Esclarecimentos e dúvidas

A primeira consulta para tratamento da gravidez também deve ser o momento utilizado pelo casal para tirar todas as suas dúvidas ou, pelo menos, aquelas que surgiram faz tempo.

Então, o casal é informado sobre os métodos de fertilidade existentes, possibilidades de uma gravidez múltipla, possíveis riscos da gestação, probabilidade de sucesso do tratamento dentre outras dúvidas que possam surgir.

É importante destacar que a primeira consulta não é utilizada para a indicação do tratamento ideal de gravidez. Apenas com o resultado dos exames em mãos é que o médico pode apresentar as opções que melhor se encaixam na realidade daquele casal.

Como se preparar para a primeira consulta?

Veja a seguir algumas dicas simples que facilitarão muito a sua primeira conversa com o médico responsável pelo seu tratamento.

Busque informações e anote as suas dúvidas

O primeiro contato com o médico tem o objetivo de formar uma base, o pilar do tratamento que será iniciado.
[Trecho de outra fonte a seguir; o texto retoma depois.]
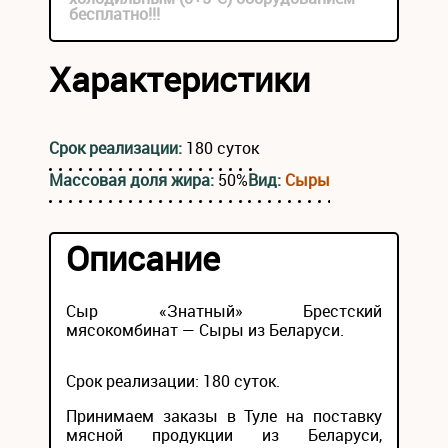
бесплатно!!!
Характеристики
Срок реализации:
180 суток
Массовая доля жира:
50%
Вид:
Сыры
Описание
Сыр «Знатный» Брестский
мясокомбинат — Сыры из Беларуси.
Срок реализации: 180 суток.
Принимаем заказы в Туле на поставку
мясной продукции из Беларуси,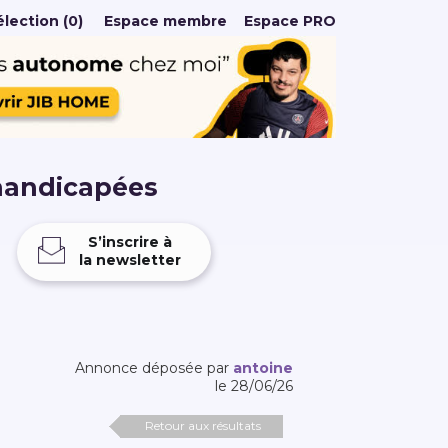
lection (0)
Espace membre
Espace PRO
handicapées
S’inscrire à
la newsletter
Annonce déposée par
antoine
le 28/06/26
Retour aux résultats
Portanto, é importante que o casal tenha uma preparação prévia a respeito do assunto, que pode ser através de leituras e outras fontes de informação.

Em caso de dúvidas, estas podem e devem ser listadas para que, durante o encontro com o médico, elas sejam esclarecidas. Ter o cuidado de listar as dúvidas é importante porque impede o esquecimento momentâneo e a frustração depois.

Informe-se sobre a saúde da sua família

Outro ponto importante é a coleta de informações sobre a família. Fazer uma pesquisa ampla sobre a saúde geral dos familiares, saber se alguma mulher teve dificuldades para engravidar ou teve menopausa precoce é fundamental para ajudar o médico a fazer um diagnóstico mais preciso.

Seja honesto na entrega de informações

Por fim, precisamos destacar a honestidade nas informações e o cumprimento correto das solicitações. Como dissemos, o tratamento para gravidez cria um laço forte entre médico e casal e essa relação exige o compromisso com a verdade.

Então, é necessário responder a todos os questionamentos, ser verdadeiro nas respostas, ser paciente com a coleta de dados, realizar os exames solicitados e seguir todas as outras orientações repassadas pelo médico.

Como vimos, a primeira consulta para o tratamento de gravidez é um dos momentos mais importantes dessa nova fase na vida do casal que deseja ter um filho. É o momento de conhecer mais sobre o assunto, esclarecer dúvidas e alinhar expectativas. Também é hora de verificar como está a saúde desse casal e identificar o que está impedindo a gravidez espontânea. Por tudo isso, é essencial que a futura mamãe e o futuro papai estejam comprometidos com esse momento para que, juntos com a equipe médica, alcancem o objetivo tão aguardado que é a chegada de um lindo bebê.